Other noteworthy advances include:
- In the area of ICT infrastructure and services, Zambia’s continued emphasis on setting up communication towers across the country has boosted mobile network coverage to reach nearly 92% of the population.
- It revised the national energy policy in 2019 to facilitate more open access regimes, increase private sector participation, promote alternative sources of energy and cost-reflective tariffs in the pricing of services.
- On the trade facilitation and logistics front, it’s developing a national addressing system to enhance trade logistics and last mile delivery, as well as a national postal policy.
- Zambia is a signatory to the World Trade Organization’s Trade Facilitation Agreement. It uses ASYCUDA as the Customs Management System (CMS), and uses the ASYCUDA platform to build a single window environment serving importers, exporters or customs brokers.. This reduces the transit time of goods at the border and enhances trade. Recently, the country ratified the African Continental Free Trade Area Agreement.
- In terms of legal and regulatory frameworks, the government is reviewing regulations to address issues dealing with e-transaction and data protection. It has also submitted a bill on cyber security to the parliament. Zambia is also reviewing its consumer and competition laws to protect consumers in electronic transactions.
- On the payments side, the Bank of Zambia has developed a switch to support interoperability among banks and other financial services. In response to the pandemic, it took several measures to encourage the use of digital financial services and reduce processing fees for money transfer.
- ICT skills education has become compulsory in schools to develop technological capacity among the youth.
Helping beyond Zambia
Besides Zambia, UNCTAD is helping other nations in which it has conducted eTrade readiness assessments – 27 to date – to turn recommendations into action.

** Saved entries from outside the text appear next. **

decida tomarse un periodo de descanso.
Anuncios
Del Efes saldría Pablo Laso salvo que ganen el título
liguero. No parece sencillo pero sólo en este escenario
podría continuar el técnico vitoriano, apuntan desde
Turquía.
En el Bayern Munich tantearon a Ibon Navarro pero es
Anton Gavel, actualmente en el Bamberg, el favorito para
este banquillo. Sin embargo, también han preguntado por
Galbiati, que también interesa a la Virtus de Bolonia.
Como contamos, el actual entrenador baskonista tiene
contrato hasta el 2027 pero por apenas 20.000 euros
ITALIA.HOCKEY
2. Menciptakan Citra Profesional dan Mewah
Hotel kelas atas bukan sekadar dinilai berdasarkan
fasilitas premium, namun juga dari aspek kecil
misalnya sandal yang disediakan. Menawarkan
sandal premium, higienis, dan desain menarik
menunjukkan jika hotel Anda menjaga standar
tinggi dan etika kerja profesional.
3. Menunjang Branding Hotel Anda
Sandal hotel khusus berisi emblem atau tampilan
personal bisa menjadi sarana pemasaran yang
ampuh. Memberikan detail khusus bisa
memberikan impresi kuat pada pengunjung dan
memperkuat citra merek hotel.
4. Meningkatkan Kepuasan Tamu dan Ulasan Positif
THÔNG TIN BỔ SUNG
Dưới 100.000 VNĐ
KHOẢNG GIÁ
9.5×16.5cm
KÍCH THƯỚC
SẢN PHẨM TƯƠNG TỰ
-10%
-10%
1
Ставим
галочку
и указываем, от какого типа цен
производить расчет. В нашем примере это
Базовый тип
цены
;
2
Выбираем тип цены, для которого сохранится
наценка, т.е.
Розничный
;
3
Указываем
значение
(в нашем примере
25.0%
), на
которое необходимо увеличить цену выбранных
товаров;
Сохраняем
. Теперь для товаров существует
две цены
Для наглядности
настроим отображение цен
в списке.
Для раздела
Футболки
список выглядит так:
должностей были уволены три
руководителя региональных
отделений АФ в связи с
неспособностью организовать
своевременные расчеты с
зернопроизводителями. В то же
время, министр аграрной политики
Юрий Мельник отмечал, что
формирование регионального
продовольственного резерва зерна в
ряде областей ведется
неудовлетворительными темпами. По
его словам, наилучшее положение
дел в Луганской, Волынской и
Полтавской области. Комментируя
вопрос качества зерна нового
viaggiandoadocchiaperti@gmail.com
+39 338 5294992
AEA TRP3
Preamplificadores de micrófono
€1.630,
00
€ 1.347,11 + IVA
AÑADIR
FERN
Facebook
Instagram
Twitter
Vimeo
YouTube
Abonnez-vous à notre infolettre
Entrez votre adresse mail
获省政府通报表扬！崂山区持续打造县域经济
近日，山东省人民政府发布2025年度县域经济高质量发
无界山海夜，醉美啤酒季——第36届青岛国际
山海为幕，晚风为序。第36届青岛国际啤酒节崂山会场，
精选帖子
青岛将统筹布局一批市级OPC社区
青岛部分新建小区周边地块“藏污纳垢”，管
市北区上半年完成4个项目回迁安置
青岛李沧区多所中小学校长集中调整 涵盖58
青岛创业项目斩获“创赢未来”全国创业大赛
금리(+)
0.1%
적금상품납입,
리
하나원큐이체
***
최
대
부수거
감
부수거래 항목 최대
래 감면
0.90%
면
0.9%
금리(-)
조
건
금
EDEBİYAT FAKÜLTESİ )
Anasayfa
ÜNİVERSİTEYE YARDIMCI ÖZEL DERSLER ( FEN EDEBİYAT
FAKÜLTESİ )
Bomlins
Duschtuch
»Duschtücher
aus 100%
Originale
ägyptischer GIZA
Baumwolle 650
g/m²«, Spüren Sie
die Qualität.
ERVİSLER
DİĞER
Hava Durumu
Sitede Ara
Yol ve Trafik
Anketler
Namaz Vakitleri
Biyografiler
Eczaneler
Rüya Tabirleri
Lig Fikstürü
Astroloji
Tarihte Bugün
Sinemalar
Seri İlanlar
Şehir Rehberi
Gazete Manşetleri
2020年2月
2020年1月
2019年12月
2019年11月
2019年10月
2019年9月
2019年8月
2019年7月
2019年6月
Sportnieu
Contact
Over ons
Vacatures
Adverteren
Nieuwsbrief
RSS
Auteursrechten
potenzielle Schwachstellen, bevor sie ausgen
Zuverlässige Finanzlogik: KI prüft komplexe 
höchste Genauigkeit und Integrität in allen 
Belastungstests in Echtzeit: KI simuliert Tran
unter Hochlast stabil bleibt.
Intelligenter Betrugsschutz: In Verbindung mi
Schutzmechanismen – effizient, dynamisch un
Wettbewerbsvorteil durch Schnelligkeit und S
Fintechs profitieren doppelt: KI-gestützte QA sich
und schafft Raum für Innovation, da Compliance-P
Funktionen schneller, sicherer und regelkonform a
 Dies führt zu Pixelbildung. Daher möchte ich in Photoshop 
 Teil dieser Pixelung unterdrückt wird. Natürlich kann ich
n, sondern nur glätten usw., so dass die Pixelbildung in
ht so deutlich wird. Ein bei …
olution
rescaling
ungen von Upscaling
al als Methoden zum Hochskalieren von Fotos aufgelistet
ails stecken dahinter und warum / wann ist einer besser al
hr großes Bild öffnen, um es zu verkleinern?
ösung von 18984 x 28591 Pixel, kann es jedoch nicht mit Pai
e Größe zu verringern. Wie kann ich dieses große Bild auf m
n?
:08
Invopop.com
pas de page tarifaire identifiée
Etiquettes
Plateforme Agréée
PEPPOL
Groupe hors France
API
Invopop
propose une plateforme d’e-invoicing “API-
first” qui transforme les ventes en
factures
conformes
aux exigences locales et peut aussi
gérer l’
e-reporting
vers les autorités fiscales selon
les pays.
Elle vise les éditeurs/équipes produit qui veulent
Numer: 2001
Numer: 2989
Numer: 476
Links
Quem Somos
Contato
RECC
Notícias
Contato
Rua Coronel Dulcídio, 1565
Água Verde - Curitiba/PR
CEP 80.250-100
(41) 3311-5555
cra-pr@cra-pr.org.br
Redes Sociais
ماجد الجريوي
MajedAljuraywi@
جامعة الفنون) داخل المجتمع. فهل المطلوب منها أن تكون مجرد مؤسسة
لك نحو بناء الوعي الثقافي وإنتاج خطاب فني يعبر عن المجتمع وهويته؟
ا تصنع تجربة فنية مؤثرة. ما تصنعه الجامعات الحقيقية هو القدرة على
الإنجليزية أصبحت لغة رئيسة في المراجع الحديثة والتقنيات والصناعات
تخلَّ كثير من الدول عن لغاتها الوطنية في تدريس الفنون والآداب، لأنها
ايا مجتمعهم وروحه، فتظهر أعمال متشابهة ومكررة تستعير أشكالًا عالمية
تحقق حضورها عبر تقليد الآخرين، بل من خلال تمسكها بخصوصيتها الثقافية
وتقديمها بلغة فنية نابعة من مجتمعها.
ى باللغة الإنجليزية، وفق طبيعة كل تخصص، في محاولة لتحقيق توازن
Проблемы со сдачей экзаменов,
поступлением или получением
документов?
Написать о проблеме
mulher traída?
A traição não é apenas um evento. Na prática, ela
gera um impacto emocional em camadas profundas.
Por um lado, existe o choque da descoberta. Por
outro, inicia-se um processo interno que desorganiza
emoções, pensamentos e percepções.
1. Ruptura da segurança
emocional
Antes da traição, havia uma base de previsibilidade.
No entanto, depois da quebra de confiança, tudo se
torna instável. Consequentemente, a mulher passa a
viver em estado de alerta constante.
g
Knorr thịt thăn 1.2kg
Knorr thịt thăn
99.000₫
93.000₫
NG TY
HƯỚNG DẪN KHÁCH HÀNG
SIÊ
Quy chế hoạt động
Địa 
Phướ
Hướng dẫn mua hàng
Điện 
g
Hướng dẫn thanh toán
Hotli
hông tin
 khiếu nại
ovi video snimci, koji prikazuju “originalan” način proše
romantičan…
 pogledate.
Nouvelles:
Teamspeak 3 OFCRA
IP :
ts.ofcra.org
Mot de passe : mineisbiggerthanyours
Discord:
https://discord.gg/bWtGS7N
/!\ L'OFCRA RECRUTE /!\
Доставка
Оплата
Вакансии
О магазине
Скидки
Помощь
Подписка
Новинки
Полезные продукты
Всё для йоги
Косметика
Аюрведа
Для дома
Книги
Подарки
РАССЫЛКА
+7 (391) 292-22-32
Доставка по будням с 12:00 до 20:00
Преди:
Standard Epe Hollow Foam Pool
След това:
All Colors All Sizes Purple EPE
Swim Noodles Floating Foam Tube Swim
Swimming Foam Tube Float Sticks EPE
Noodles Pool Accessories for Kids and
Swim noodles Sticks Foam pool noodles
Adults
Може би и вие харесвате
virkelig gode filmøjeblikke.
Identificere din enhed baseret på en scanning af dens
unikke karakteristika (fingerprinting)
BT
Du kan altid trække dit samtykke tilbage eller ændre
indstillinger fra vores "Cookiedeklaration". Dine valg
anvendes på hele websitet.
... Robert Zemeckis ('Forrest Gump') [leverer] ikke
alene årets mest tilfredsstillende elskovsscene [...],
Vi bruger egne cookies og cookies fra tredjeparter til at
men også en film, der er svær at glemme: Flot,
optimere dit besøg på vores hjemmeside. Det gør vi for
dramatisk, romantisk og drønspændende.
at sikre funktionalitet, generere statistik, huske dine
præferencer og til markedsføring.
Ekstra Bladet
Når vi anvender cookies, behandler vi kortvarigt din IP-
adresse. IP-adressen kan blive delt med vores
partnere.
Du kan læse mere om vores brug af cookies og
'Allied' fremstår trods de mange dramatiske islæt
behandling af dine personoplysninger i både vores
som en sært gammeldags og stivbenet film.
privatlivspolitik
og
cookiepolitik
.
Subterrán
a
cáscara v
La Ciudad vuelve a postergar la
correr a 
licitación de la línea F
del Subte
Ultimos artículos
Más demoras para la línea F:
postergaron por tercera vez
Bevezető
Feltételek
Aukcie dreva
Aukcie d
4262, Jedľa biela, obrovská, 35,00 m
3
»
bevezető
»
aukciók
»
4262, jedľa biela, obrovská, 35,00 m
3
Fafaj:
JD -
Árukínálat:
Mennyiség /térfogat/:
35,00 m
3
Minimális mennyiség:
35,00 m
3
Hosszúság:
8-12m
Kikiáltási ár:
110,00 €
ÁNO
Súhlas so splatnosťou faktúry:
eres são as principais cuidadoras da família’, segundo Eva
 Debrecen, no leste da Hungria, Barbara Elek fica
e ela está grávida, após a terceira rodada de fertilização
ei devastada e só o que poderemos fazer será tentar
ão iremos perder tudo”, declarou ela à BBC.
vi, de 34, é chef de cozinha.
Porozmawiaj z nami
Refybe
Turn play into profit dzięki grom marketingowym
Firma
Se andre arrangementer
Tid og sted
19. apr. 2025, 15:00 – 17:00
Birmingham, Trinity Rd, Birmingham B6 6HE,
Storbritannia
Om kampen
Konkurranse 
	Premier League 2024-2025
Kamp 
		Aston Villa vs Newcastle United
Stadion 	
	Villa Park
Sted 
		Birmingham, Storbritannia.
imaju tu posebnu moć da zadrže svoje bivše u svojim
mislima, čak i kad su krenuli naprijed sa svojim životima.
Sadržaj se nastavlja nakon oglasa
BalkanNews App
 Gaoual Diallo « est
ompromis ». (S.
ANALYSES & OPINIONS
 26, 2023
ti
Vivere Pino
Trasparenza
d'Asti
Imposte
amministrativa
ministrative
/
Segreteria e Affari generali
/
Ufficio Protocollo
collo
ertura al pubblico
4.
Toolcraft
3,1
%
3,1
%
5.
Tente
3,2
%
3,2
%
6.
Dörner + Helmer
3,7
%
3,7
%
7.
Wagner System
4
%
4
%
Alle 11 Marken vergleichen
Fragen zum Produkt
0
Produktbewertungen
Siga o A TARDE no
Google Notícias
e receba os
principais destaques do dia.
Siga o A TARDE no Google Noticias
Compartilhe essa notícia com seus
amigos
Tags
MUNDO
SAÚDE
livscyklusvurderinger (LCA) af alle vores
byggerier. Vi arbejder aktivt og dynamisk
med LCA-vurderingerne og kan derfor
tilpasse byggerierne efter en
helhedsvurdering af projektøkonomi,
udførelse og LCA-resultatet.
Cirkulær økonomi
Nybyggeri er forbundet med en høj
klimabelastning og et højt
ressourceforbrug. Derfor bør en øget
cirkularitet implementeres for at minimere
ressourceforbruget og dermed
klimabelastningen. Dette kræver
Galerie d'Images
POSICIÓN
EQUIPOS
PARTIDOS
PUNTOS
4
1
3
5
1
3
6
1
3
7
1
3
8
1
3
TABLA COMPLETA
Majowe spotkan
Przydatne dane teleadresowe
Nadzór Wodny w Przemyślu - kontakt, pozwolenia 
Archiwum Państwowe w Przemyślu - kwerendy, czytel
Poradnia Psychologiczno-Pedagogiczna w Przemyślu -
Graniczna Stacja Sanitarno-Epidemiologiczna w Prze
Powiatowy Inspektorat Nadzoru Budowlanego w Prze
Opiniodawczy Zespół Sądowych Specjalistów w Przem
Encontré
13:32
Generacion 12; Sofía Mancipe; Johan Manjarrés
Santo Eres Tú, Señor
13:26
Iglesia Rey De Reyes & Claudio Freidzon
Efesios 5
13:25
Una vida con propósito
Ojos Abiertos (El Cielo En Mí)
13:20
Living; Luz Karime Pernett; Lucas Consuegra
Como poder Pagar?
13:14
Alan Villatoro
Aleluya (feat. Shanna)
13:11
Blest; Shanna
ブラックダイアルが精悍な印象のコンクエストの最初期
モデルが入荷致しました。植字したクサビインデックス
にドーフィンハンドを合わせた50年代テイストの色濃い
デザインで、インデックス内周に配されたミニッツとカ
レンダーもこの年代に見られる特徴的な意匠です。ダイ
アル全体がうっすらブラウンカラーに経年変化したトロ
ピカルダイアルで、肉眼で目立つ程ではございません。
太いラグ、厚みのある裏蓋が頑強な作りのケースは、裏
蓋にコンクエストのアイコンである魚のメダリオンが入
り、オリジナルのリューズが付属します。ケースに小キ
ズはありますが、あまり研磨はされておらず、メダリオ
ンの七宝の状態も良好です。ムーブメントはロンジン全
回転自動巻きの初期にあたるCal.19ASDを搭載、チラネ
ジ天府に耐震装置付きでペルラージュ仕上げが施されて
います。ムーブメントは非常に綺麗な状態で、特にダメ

In January and February this year, UNCTAD and its partners brought together over 270 public and private sector stakeholders from more than 20 countries to discuss how best to fast-track the implementation of the recommendations.
The participants, who included eTrade for all partners, shared experiences and explored opportunities to foster collaboration.
Supported financially by Germany and the Netherlands, UNCTAD is working with the eTrade for all partners and UN resident coordinators to ensure e-commerce is mainstreamed into national development plans and development partners’ cooperation frameworks.